An observed outcome position can still contain NaN when that particular measurement is unavailable. Then pass the repeated outcome array to the same estimator:

repeated_result = estimate_k_ipsi(
    R=R_text,
    R_video=R_video,
    W=W,
    Y=Y_repeated,                    # repeated outcomes: [N, T]
    delta_seq=delta_seq,
    K=5,
    nepoch=200,
    batch_size=32,
    lr=2e-5,
    architecture_y=[16, 1],
    architecture_z=[64, 32],
    n_boot=1000,
    random_state=42,
)

print("Estimate shape:", repeated_result["est"].shape)  # [T, J]
print("Effective sample size:", repeated_result["n_eff"])  # [T]

For outcome segment s, estimate_k_ipsi uses units whose treatment and outcome are observed at s and truncates every treatment, representation, and covariate history through that segment. Therefore, the estimate at a segment does not use information from later segments. Every outcome segment must have at least K eligible units.

Note

Because outcome availability can differ across segments, the eligible population and n_eff can also differ. If you want to compare estimates over time for one common cohort, restrict the input arrays to that cohort before estimation.

For J interventions, the repeated-outcome return values have the following shapes:

  • est, sigma, se, ll1, and ul1: [T, J].

  • ifvals: [N, T, J]. Entries for ineligible units, and entries outside the selected held-out fold when sample_split_only=True, are NaN.

  • n_eff: [T], giving the number of units used at each outcome segment.

  • ll2 and ul2: [T, J] when n_boot > 0; otherwise both are None. For each intervention, these bands are simultaneous over the outcome segments.

The repeated-outcome interface runs a separate scalar-outcome analysis at each segment. Thus, architecture_y still ends in 1, and computation increases with the number of outcome segments.

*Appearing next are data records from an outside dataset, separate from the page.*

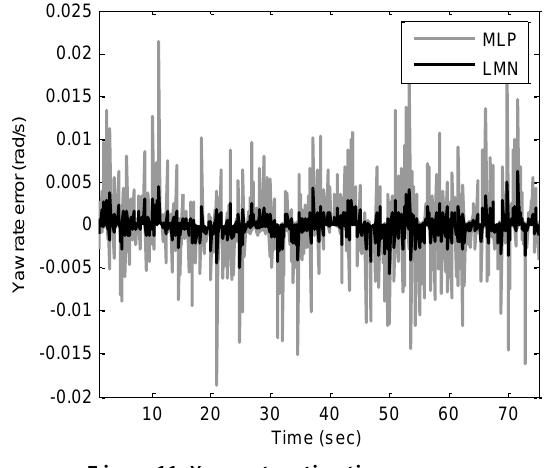
Figure 11. Yaw rate estimation error. Table 4. Results of yaw rate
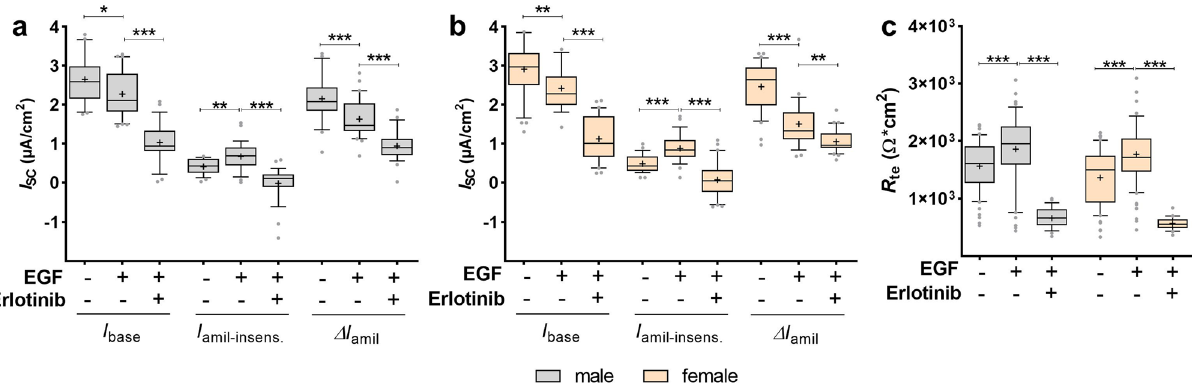
Figure 9. EGFR inhibitor prevented the effect of EGF on I amil-insens and R te , but not on Na + transport. FDLE cells were cultured in SF-Med and stimulated with EGF with or without erlotinib for 24 h. Data are displayed as box and whiskers with the 10–90 percentile, mean (+) and median (horizontal line). EGF significantly decreased I base and Δ I amil in both, male ( a ) and female ( b ) FDLE cells, which was further decreased by erlotinib (n = 26–31; * p < 0.05; ** p < 0.01; *** p < 0.001 by t -test). In contrast, erlotinib prevented the significantly increased I amil-insens induced by EGF in both sexes. ( c ) Erlotinib further prevented the significant increase of R te induced by EGF in both sexes (*** p < 0.001). (Grey boxes) male; (yellow boxes)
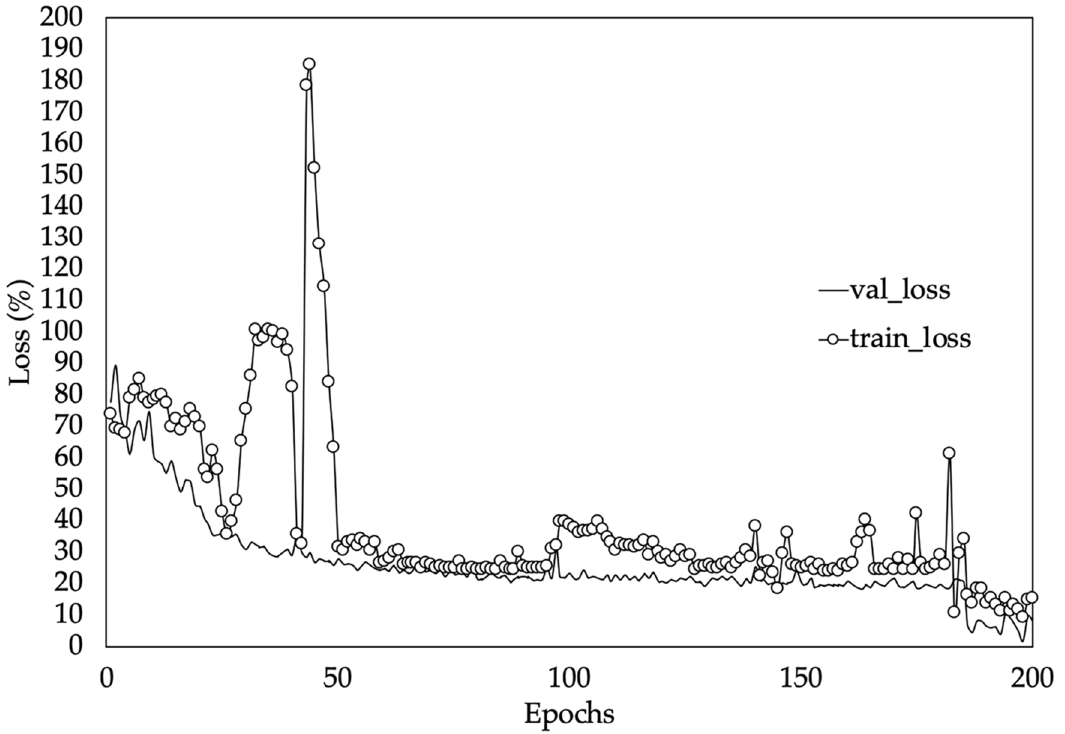
Figure 10. Training and validation loss values on dataset. Validation loss (val_loss) and training loss (train_loss).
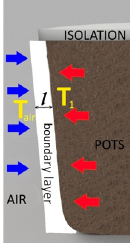
Fig. 1. Geometry of the wall of pot-in-pot with boundary layer and the distribution of the heat fl uxes at static equilibrium.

Segment-Specific Interventions

A one-dimensional delta_seq contains J constant odds multipliers, each of which is applied across all observed segments. You can instead supply an array with shape [J, T] to evaluate J segment-specific intervention schedules. Use shape [1, T], rather than [T], for one time-varying schedule. With repeated outcomes, the estimate at outcome segment s uses only the intervention path through s.

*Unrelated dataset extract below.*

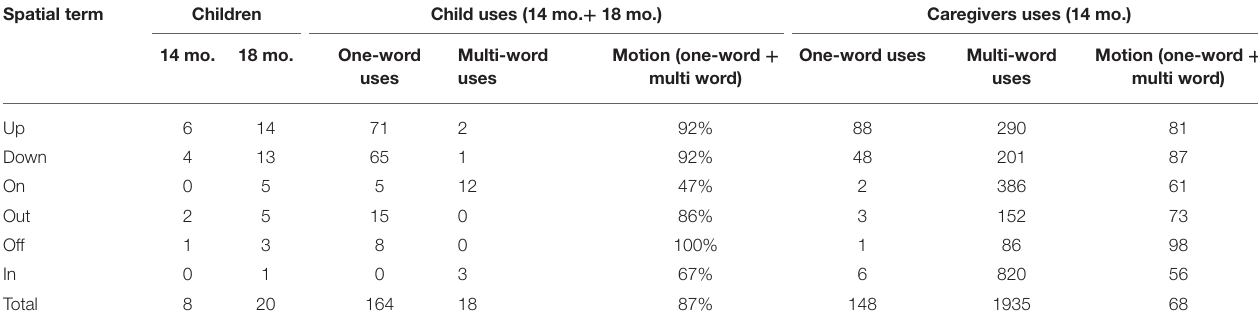
TABLE 1 | Child and parent use of spatial terms during the one-word period ordered from most to least frequent in child speech. Spatial term Children Child uses (14 mo. + 18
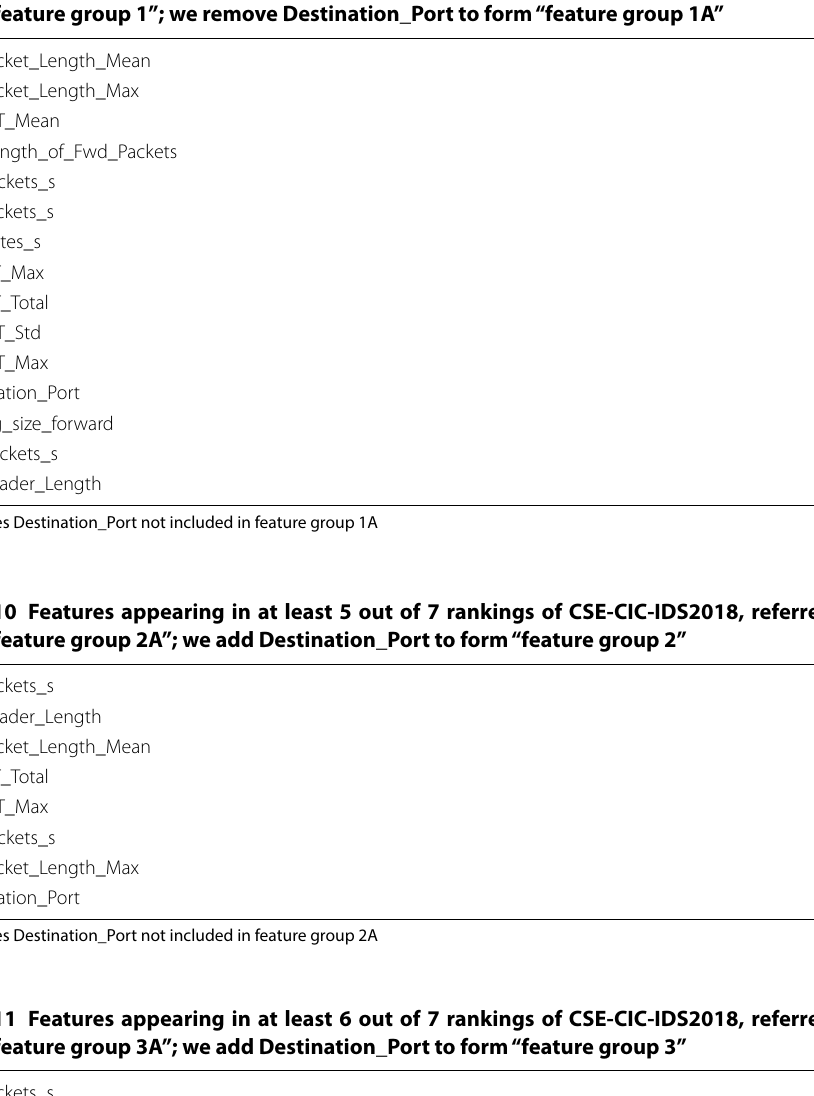
Table 9 Features appearing in at least 4 out of 7 rankings of CSE-CIC-IDS2018, referred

delta_paths = np.ones((2, T), dtype=np.float32)
delta_paths[0, : T // 2] = 0.5
delta_paths[1, T // 2 :] = 2.0

result = estimate_k_ipsi(
    R=R_text,
    R_video=R_video,
    W=W,
    Y=df["OutcomeVar"].values,
    delta_seq=delta_paths,
    K=5,
)

Modality and Audio Support

Supplying R_video activates the 3D video encoder. The current interface also requires the aligned three-dimensional R input, so the documented video workflow uses transcript or other vector representations together with the Cosmos representations. The video extractor is visual-only and does not include audio features.

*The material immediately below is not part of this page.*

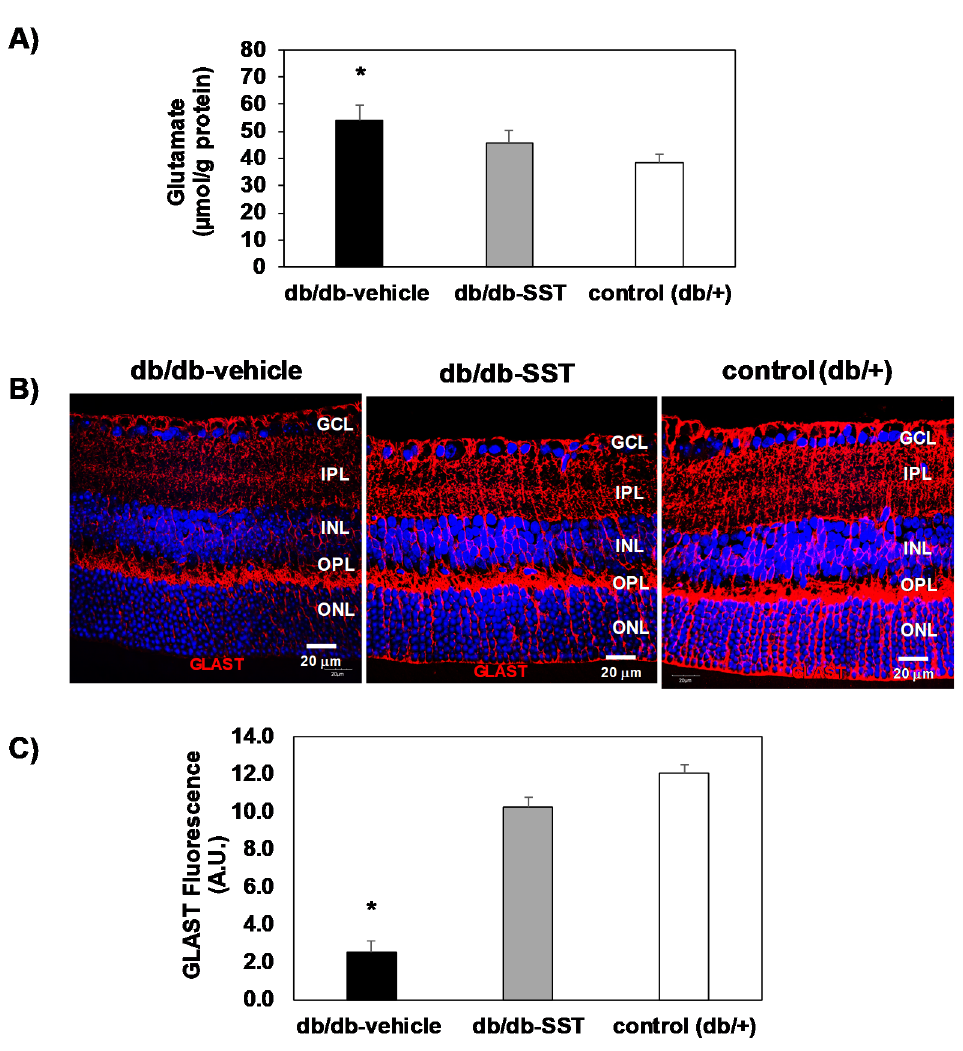
Figure 5. Effect of topical administration of SST in glutamate and GLAST levels in retinas from db/db mice. ( A ) Retinal concentration of glutamate measured by high-performance liquid chromatography in the experimental groups. * p < 0.01 in comparison with the other groups. ( B ) Comparison of GLAST immunofluorescence (red) among representative samples from each experimental group. Nuclei were labeled with Hoechst stain (blue). Scale bars, 20 µ m. ( C ) Quantification of GLAST immunofluorescence in arbitrary units (A.U.). N = 10 mice per group. Results are the mean ± SEM. * p < 0.01 in comparison with the other groups.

To transcribe the original audio track and align the transcript with the video segments, see Transcribing Audio using Whisper. The reconstructed videos produced by the Cosmos workflow do not contain audio, so transcription should use the original media file or an audio file extracted from it.

For the complete list of estimator arguments and return values, see estimate_k_ipsi.